Gegara China, Hong Kong Terancam Hilang Status Pusat Keuangan Asia
Jakarta - Hong Kong selama ini terkenal sebagai pusat
keuangan Asia. Bahkan, selama aksi protes massa berbulan-bulan lamanya, status
itu masih mampu dipertahankan. Namun, sejak China mengumumkan bakal menerapkan
Undang-Undang Keamanan Nasional, Hong Kong terancam kehilangan status tersebut.
Lantaran, tak lama setelah pengumuman itu indeks saham Hang
Seng (HSI) Hong Kong langsung anjlok lebih dari 5% pada perdagangan Jumat lalu
(22/5). Penurunan persentase ini adalah penurunan dalam satu hari yang paling
dalam sejak Juli 2015 lalu.
"Hong Kong hari ini berdiri sebagai model perdagangan
bebas, pemerintahan yang kuat, arus informasi dan efisiensi yang bebas. Namun,
ini tidak akan bertahan jika pondasi untuk peran Hong Kong sebagai pusat bisnis
dan keuangan utama internasional mulai terkikis," ujar Ketua Kamar Dagang
Amerika di Hong Kong, Robert Grieves dikutip dari CNN Business, Selasa
(26/5/2020).
Selama ini, kebebasan politik dan hukum Hong Kong memberi
kenyamanan bagi banyak investor dan perusahaan asing untuk meraup keuntungan di
sana. China memang sengaja memberi kebebasan kepada tanah daratan satu ini
tujuannya demi mengumpulkan modal dan memperluas basis investor mereka atau
sebagai landasan ekspansi ke luar negeri. Bursa saham Hong Kong bahkan sempat
menduduki posisi teratas dunia mengalahkan rivalnya di New York dan London.
Namun, kepercayaan investor dan perusahaan asing ke kota ini
memudar setelah adanya protes anti-pemerintah tahun lalu di Hong Kong. Meski
sebagian besar perusahaan asing akhirnya memilih untuk tidak meninggalkan Hong
Kong, namun status Hong Kong sebagai pusat keuangan dunia jadi terguncang.
Puncaknya, pimpinan Cathay Pacific Airways Hong Kong John
Slosar mengumumkan pengunduran diri dari jabatannya pada Rabu (4/9/2019) lalu.
Ia adalah seorang eksekutif di Swire Pacific Ltd yang merupakan pemegang saham
utama maskapai tersebut.
Pengunduran diri Slosar, mengikuti tindakan CEO Cathay
Pacific Rupert Hogg. Hogg juga memutuskan untuk mengundurkan diri dari
jabatannya pada bulan sebelumnya setelah regulator penerbangan Cina
meningkatkan pengawasan mereka terhadap maskapai dan anggota stafnya.
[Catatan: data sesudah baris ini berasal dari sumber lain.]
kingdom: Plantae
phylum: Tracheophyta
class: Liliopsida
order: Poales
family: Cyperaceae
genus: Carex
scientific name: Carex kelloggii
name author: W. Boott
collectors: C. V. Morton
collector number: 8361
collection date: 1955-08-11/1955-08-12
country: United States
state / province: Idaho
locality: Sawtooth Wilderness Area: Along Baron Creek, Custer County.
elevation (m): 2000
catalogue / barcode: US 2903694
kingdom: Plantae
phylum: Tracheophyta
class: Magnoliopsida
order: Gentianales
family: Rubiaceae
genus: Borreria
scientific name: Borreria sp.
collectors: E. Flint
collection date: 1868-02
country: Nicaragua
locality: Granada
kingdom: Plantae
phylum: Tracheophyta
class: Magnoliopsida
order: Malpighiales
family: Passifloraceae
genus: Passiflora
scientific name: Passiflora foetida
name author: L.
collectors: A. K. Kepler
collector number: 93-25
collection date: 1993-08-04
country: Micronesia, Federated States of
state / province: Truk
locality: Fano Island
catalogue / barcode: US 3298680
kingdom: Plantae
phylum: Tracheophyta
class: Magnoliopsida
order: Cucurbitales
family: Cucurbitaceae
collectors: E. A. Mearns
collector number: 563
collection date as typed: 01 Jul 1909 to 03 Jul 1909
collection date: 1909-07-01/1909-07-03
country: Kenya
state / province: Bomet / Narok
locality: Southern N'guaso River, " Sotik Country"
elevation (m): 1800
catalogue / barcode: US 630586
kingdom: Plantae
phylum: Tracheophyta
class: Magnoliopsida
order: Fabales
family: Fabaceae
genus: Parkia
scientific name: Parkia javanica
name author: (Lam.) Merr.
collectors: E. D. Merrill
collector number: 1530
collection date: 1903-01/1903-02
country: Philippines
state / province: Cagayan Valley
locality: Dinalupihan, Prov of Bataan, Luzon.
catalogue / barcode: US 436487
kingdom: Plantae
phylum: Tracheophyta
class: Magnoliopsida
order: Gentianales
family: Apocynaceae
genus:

Peningkatan pengawasan dilakukan menyusul protes
anti-pemerintah di Hong Kong.
Ditambah lagi, kebanyakan investor dan perusahaan asing yang
bercokol di Hong Kong berasal dari Amerika Serikat. Ketegangan AS dan China
semakin mengancam posisi Hong Kong.
Lebih dari 1.300 perusahaan AS beroperasi di kota itu.
Ketegangan AS dan China pastinya berpotensi membuat para perusahaan itu angkat
kaki hingga akhirnya mengancam pencabutan status khusus Hong Kong.
"Masih harus dilihat apakah AS akan segera mencabut
tindakan itu. Ekonom kami berpendapat status khusus (Hong Kong) kemungkinan
hanya mampu bertahan dalam waktu dekat saja, karena AS dan China memiliki
kepentingan yang signifikan dalam mempertahankan status quo mereka," tulis
Analis di Citi dalam sebuah catatan penelitian, Jumat (22/5/2020).